On 8 Oct 2009, at 17:29, Matt Rice wrote:
On Thu, Oct 8, 2009 at 5:30 AM, Richard Frith-Macdonald
<rich...@tiptree.demon.co.uk> wrote:
OK ... we just have different perceptions here then. In those
circumstances
I expect a package to be *available* to all users, but NOT to be
automatically forced on them.
Certainly *I* don't want to have something like that imposed on
*ME* just
because someone else installs a package globally.
there is no enforcing here,
people could easily set
defaults write NSGlobalDomain GSAppKitUserBundles '()'
to get no theme bundles, I do this e.g. for using themes in every
application except Gorm
It just pushes the burden of setting defaults onto those that don't
want to follow the global installation
instead of those that do, I am completely fine with installing
defaults system wide
(as long as the system domain doesn't override the global domain)
Perhaps 'forced' was too strong a word, but the basic issue for me is
that I don't want other people changing the way my applications behave.

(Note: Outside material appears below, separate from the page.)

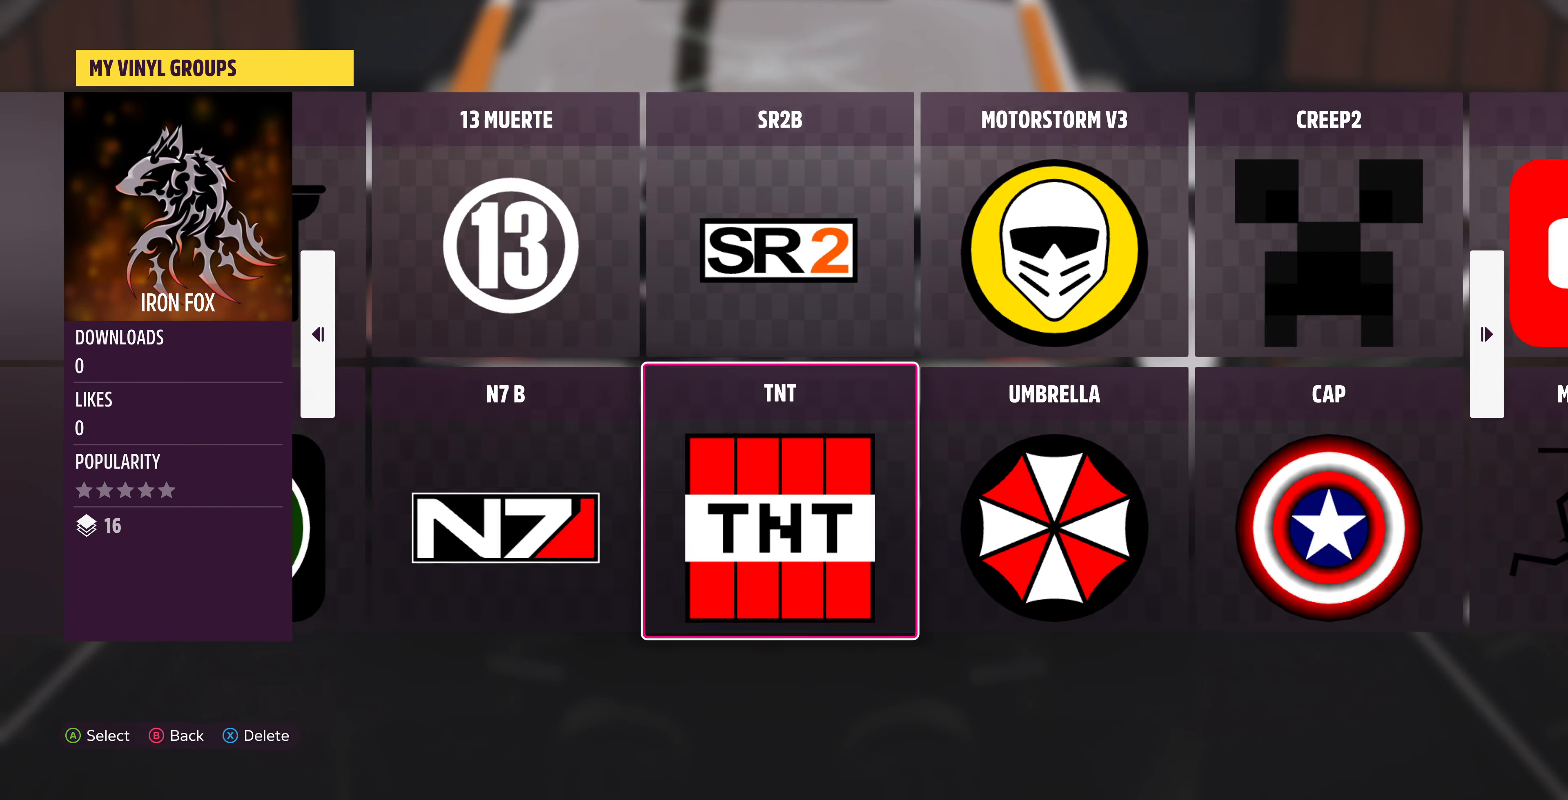
{"buttons": ["R1", "R2"], "left_stick": "center", "right_stick": "center", "events": [[66, "R1", "up"], [66, "R2", "up"], [433, "R1", "down"], [433, "R2", "down"]]}
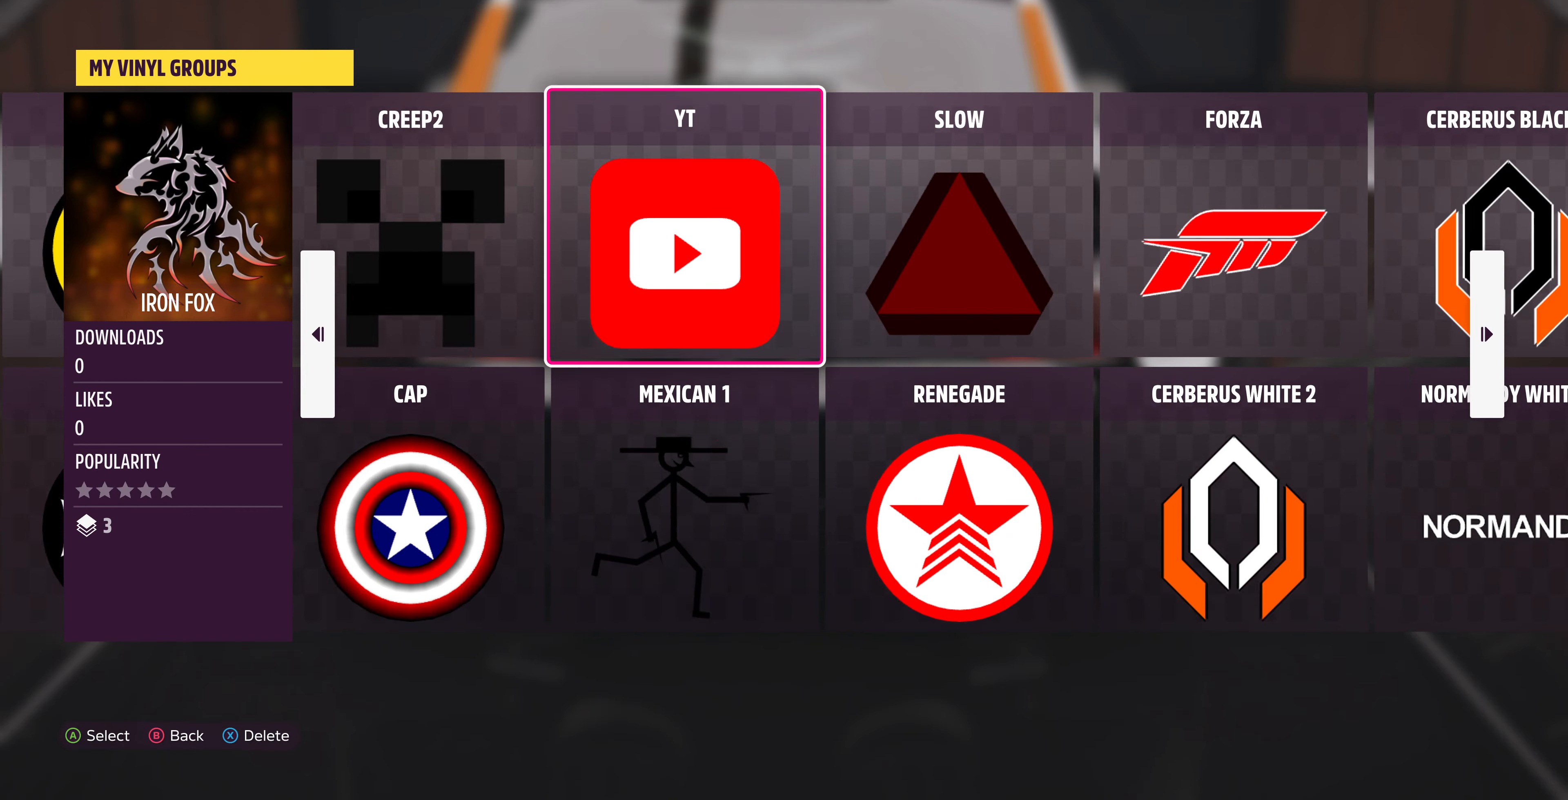
{"buttons": [], "left_stick": "center", "right_stick": "center", "events": [[33, "R1", "up"], [33, "R2", "up"], [366, "L1", "down"], [466, "L1", "up"]]}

Having them make a behavior change which I couldn't set back would be
intolerable. Having them make a change which I then need to figure
out how to revert, is annoying/undesirable. The second case is what
we are talking about here.
If behavior of the system just suddenly changes because a package
someone installed has changed a global default, It's going to take me
time and effort to figure out what happened and how to reverse it
So, IMO global defaults should be used very sparingly, and should be
used by the managers of distributions, not by people making individual
app/library/bundle packages (except where the defaults only effect
those specific packages of course). The very last thing you want is
for every theme developer to set a global default to make their theme
the one everyone uses... that decision should belong to the person who
supplies the distribution, not the individual theme packages.